History of the Blood & Sand
The Blood & Sand cocktail was invented in London and named after a movie of the same name released in 1922. The first time the recipe was published in printed form was in Harry Craddocks The Savoy Cocktail Book. The recipe here asked for equal amounts of Scotch, Sweet Vermouth, Heering cherry liqueur, and orange juice.
This traditional recipe makes a rather sweet cocktail with a smokey touch from the Scotch. That characteristic led to the drink being called the best Scotch-based cocktail for non-Scotch haters. Today, there are many different options for Scotch Whisky. You can get one's with almost no smoke, but there are also some absolute smoke bombs out there. Therefore, depending on your choice of Scotch, you can already balance the drink better by using a smokier or less smoky version.
But modern Blood & Sand variations don't stop there. By adjusting measurements, reducing orange juice, omitting orange juice, or simply improving the shaking process, you can bring your Blood & Sand to the next level.
To fix the problem with equal -yet unbalanced- measurements, most modern takes create a more Scotch and Vermouth forward version to dominate cherry liqueur and orange juice. While the traditional recipe asks 0.75oz of each ingredient, a more Scotch-forward recipe uses 1 oz of Scotch and orange juice and 0.75 of Sweet Vermouth and cherry liqueur.
Orange juice in a Blood & Sand
The orange juice in the cocktail is probably the biggest issue for the critics. Like in a classic Screwdriver, the orange juice can dominate the drink and completely ruin its complexity. Others complain about the consistency, sweetness, or acidity.

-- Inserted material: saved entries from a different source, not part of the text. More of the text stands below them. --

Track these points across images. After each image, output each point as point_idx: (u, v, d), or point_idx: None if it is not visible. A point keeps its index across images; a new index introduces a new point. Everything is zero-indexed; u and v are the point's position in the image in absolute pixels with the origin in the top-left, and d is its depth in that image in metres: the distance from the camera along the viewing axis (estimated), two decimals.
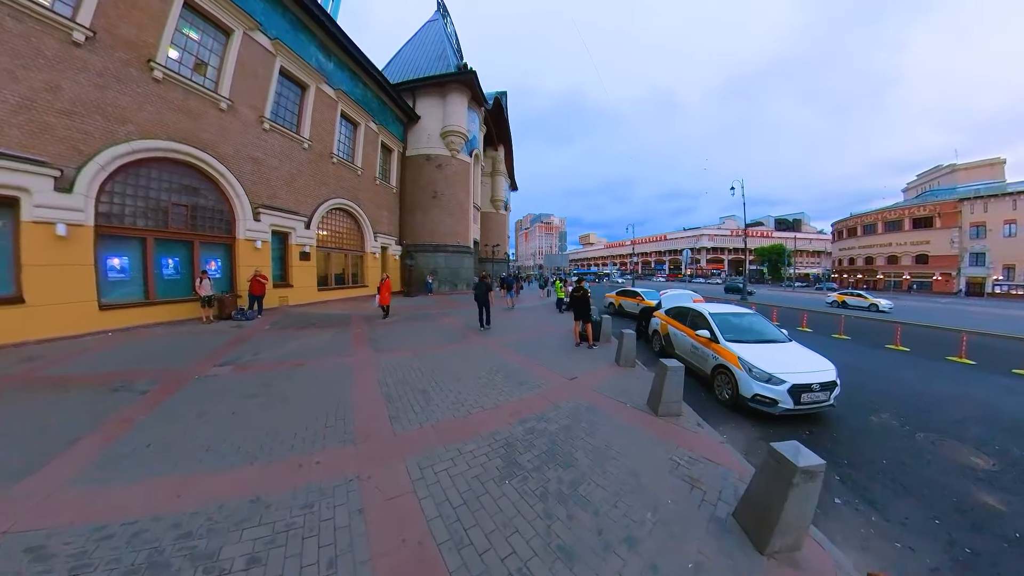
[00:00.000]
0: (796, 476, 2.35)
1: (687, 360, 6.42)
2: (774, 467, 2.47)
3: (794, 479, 2.33)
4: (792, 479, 2.33)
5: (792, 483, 2.29)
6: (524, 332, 9.05)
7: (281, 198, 12.75)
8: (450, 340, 7.64)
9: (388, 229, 19.21)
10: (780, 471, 2.44)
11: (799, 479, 2.37)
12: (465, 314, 12.08)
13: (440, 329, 9.05)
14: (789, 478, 2.38)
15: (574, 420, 3.93)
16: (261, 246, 11.83)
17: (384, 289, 10.82)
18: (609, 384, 5.23)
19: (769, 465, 2.53)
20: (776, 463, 2.48)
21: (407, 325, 9.67)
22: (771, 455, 2.54)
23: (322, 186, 14.48)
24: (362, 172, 16.88)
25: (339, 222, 15.88)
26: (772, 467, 2.49)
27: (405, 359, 5.99)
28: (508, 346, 7.21)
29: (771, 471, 2.51)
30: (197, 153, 10.28)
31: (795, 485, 2.29)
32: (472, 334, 8.36)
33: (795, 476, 2.36)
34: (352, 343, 7.19)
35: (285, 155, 13.01)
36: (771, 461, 2.54)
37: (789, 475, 2.39)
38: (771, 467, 2.50)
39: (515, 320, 11.27)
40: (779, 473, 2.45)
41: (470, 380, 4.97)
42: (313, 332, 8.44)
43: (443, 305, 15.14)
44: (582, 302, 7.46)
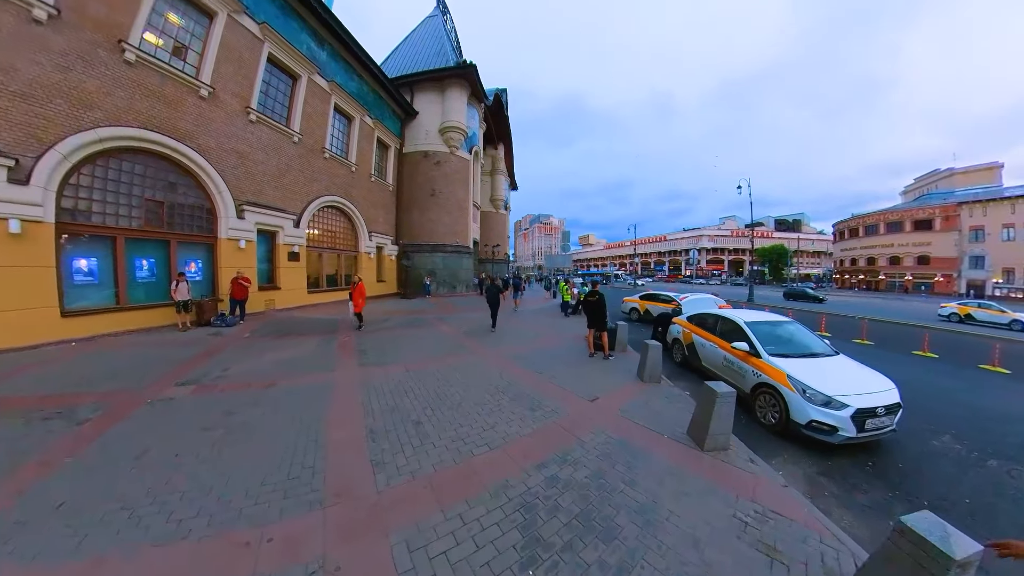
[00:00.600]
0: (951, 572, 1.60)
1: (718, 374, 5.69)
2: (911, 555, 1.72)
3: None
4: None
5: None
6: (530, 340, 8.27)
7: (268, 194, 11.93)
8: (448, 351, 6.88)
9: (384, 228, 18.40)
10: (922, 561, 1.69)
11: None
12: (464, 319, 11.30)
13: (437, 338, 8.22)
14: (940, 573, 1.63)
15: (606, 461, 3.17)
16: (245, 246, 11.01)
17: (357, 294, 9.15)
18: (636, 406, 4.48)
19: (901, 552, 1.78)
20: (916, 549, 1.72)
21: (400, 333, 8.83)
22: (905, 537, 1.79)
23: (313, 182, 13.67)
24: (356, 168, 16.07)
25: (331, 221, 15.06)
26: (907, 555, 1.74)
27: (396, 376, 5.21)
28: (514, 358, 6.44)
29: (906, 561, 1.75)
30: (174, 144, 9.46)
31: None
32: (473, 343, 7.59)
33: (950, 572, 1.61)
34: (337, 355, 6.39)
35: (273, 149, 12.20)
36: (905, 546, 1.79)
37: (940, 570, 1.63)
38: (905, 555, 1.75)
39: (520, 325, 10.49)
40: (921, 566, 1.69)
41: (472, 405, 4.20)
42: (296, 341, 7.64)
43: (441, 309, 14.34)
44: (597, 308, 6.68)
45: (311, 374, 5.34)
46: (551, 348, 7.34)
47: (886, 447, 4.23)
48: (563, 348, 7.38)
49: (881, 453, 4.13)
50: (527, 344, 7.79)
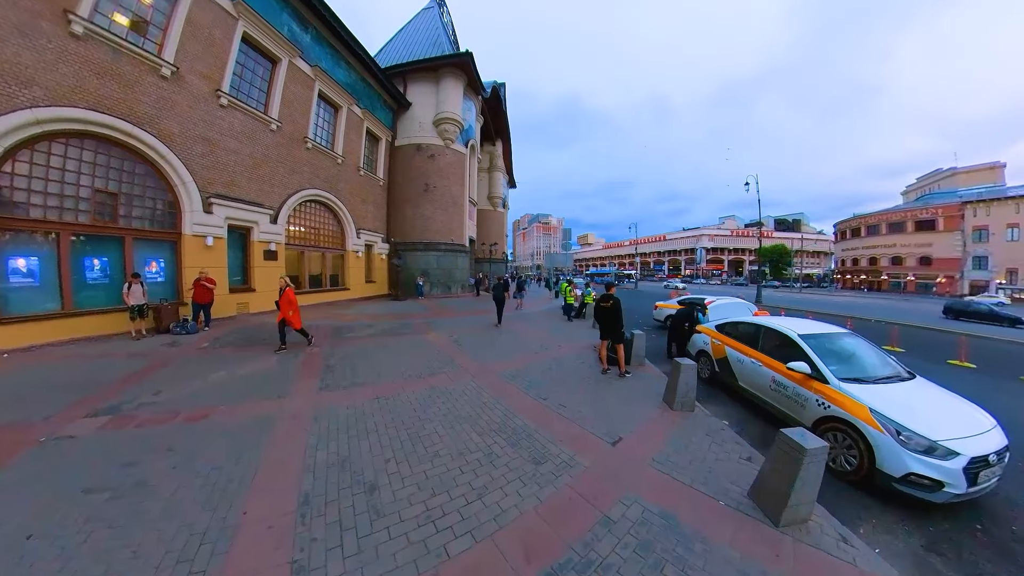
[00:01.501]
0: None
1: (763, 399, 4.65)
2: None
3: None
4: None
5: None
6: (531, 352, 7.08)
7: (241, 187, 10.80)
8: (432, 369, 5.67)
9: (374, 225, 17.27)
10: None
11: None
12: (456, 325, 10.20)
13: (422, 349, 7.04)
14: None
15: (648, 558, 2.12)
16: (213, 243, 9.89)
17: (285, 302, 6.69)
18: (673, 451, 3.43)
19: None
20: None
21: (381, 343, 7.62)
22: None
23: (293, 174, 12.54)
24: (343, 161, 14.94)
25: (315, 217, 13.93)
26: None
27: (361, 406, 4.13)
28: (511, 377, 5.34)
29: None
30: (129, 128, 8.35)
31: None
32: (463, 357, 6.42)
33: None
34: (298, 373, 5.30)
35: (248, 137, 11.07)
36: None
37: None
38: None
39: (519, 331, 9.39)
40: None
41: (454, 455, 3.11)
42: (258, 353, 6.54)
43: (432, 311, 13.24)
44: (611, 316, 5.62)
45: (258, 402, 4.26)
46: (555, 362, 6.27)
47: (983, 498, 3.23)
48: (569, 362, 6.32)
49: (983, 509, 3.13)
50: (527, 356, 6.72)
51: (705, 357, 6.04)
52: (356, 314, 11.55)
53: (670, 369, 4.52)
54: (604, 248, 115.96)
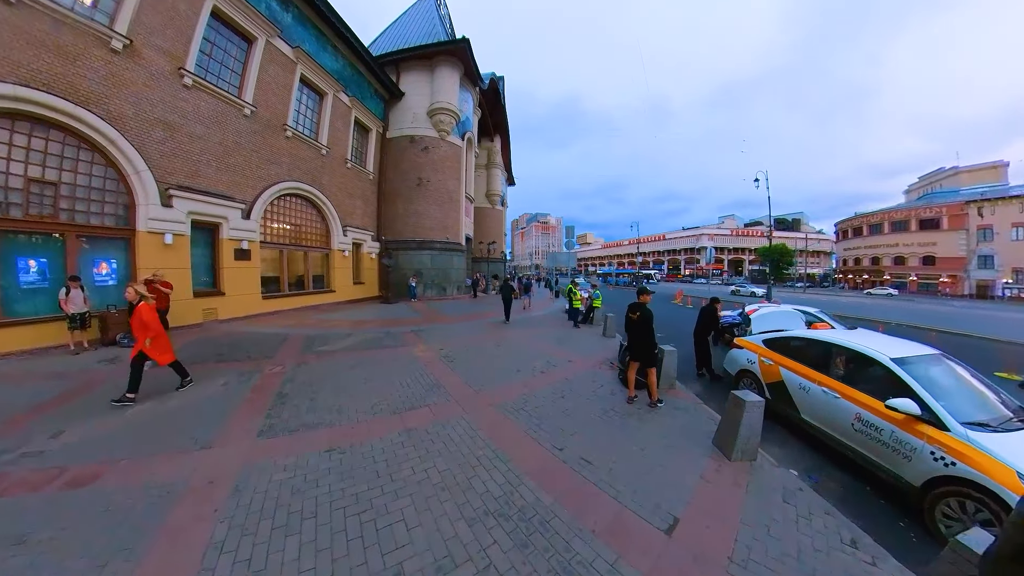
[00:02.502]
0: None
1: (840, 440, 3.60)
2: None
3: None
4: None
5: None
6: (536, 371, 5.76)
7: (207, 177, 9.63)
8: (412, 399, 4.40)
9: (362, 222, 16.08)
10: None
11: None
12: (450, 333, 9.05)
13: (404, 368, 5.70)
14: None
15: None
16: (173, 241, 8.72)
17: (138, 325, 4.33)
18: (753, 536, 2.34)
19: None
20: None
21: (356, 359, 6.27)
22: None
23: (271, 165, 11.36)
24: (328, 152, 13.76)
25: (296, 212, 12.74)
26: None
27: (305, 465, 2.99)
28: (514, 412, 4.13)
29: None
30: (68, 108, 7.20)
31: None
32: (453, 380, 5.19)
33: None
34: (240, 406, 4.15)
35: (216, 122, 9.89)
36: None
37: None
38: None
39: (521, 343, 8.16)
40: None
41: (426, 573, 1.94)
42: (208, 373, 5.41)
43: (425, 316, 12.07)
44: (642, 330, 4.44)
45: (171, 455, 3.13)
46: (566, 385, 5.12)
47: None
48: (583, 384, 5.19)
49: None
50: (531, 378, 5.44)
51: (750, 379, 4.97)
52: (338, 320, 10.39)
53: (706, 393, 3.40)
54: (604, 247, 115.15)
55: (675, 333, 10.35)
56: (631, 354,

But how to fix it? First of all, if you intend to use orange juice in your cocktail,w only use freshly squeezed ones. But you can also replace it with similar citrus juices from blood oranges or grapefruits. However, the most sophisticated way is to omit the juice completely. Instead, use orange liqueur or blends of orange liqueur. Also, by stirring the cocktail instead of shaking it, you can create a rather boozy, more balanced take on the classic Blood & Sand.
Tips for lovers of the classic recipe
If you're a fan of the traditional recipe and want to make the most out of it, here are some ways to improve your cocktail. The key to a great Blood & Sand is the right combination of Scotch and orange juice. Start with a not too smoky Scotch and freshly squeezed orange juice. A Speyside single malt works a treat in this classic. Cherry Heering and a quality Sweet Vermouth like the one from Dolin complete the list of ingredients.
Another tip to improve your Blood & Sand is shaking it stronger. By putting more muscles in your Blood & Sand, you'll increase the frothiness of the cocktail and will yield better results. -If you don't start sweating while shaking your cocktail, you're not doing it right
- 0.75 oz Speyside single malt
- 0.75 oz Dolin Sweet Vermouth
- 0.75 oz Fresh Orange juice
- 0.75 oz Cherry Heering liqueur
- 1 orange peel
- Add all ingredients into a cocktail shaker with plenty of ice and shake vigorously for around 25 - 30 seconds.
- Double-strain into a chilled coupe glass and garnish with an orange peel.
A well-made Blood & Sand cocktail tastes slightly smoky with sweet and fruity notes from fresh orange juice, Sweet Vermouth, and cherry liqueur.
The Blood & Sand was invented in London and first published in written form by Harry Craddock in his famous cocktail bible "The Savoy Cocktail Book."
It's best to use a not too smoky Scotch Whisky. For instance, you can take a Speyside single malt.
In a classic Blood & Sand, all ingredients are measured evenly at 0.75oz. In a more Scotch-forward version, use 1 oz Scotch, 1 oz orange juice, 0,75 oz Sweet Vermouth, and 0.75 oz cherry Heering.